Prompt
From the data that follows, print exactly the lines starting at the one containing "neck: (353, 214)" and ending at the one containing "left back paw: (503, 380)"; include both of them and nothing more.

-------- Information --------

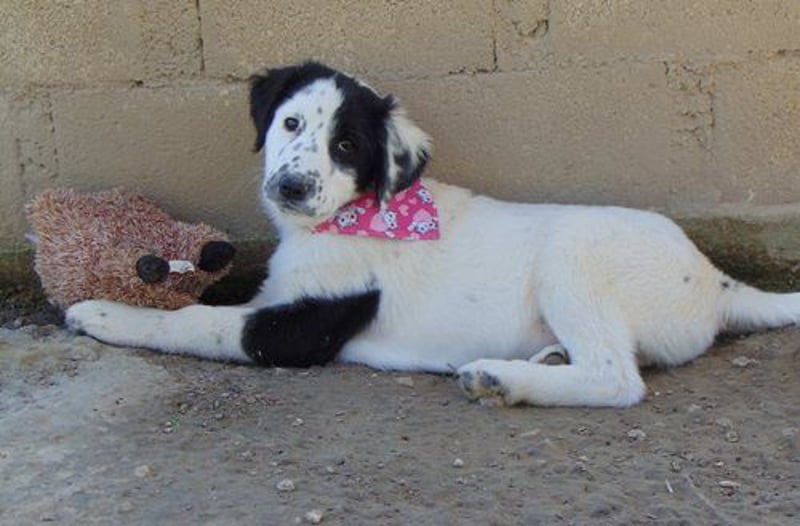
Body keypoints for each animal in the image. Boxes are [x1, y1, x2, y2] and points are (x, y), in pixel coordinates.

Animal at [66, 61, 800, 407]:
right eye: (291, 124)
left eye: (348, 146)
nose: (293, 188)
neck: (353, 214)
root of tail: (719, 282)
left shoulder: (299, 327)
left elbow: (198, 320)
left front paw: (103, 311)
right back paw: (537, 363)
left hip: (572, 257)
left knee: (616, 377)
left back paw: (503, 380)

--------
-------- Information --------

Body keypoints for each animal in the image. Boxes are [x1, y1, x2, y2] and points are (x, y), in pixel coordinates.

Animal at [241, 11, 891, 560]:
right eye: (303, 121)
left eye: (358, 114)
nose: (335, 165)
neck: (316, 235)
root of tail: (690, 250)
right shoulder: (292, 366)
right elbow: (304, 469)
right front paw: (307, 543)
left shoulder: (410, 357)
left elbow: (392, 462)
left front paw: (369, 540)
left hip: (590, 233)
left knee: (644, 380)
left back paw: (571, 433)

--------

Your solution
neck: (353, 214)
root of tail: (719, 282)
left shoulder: (299, 327)
left elbow: (198, 320)
left front paw: (103, 311)
right back paw: (537, 363)
left hip: (572, 257)
left knee: (616, 377)
left back paw: (503, 380)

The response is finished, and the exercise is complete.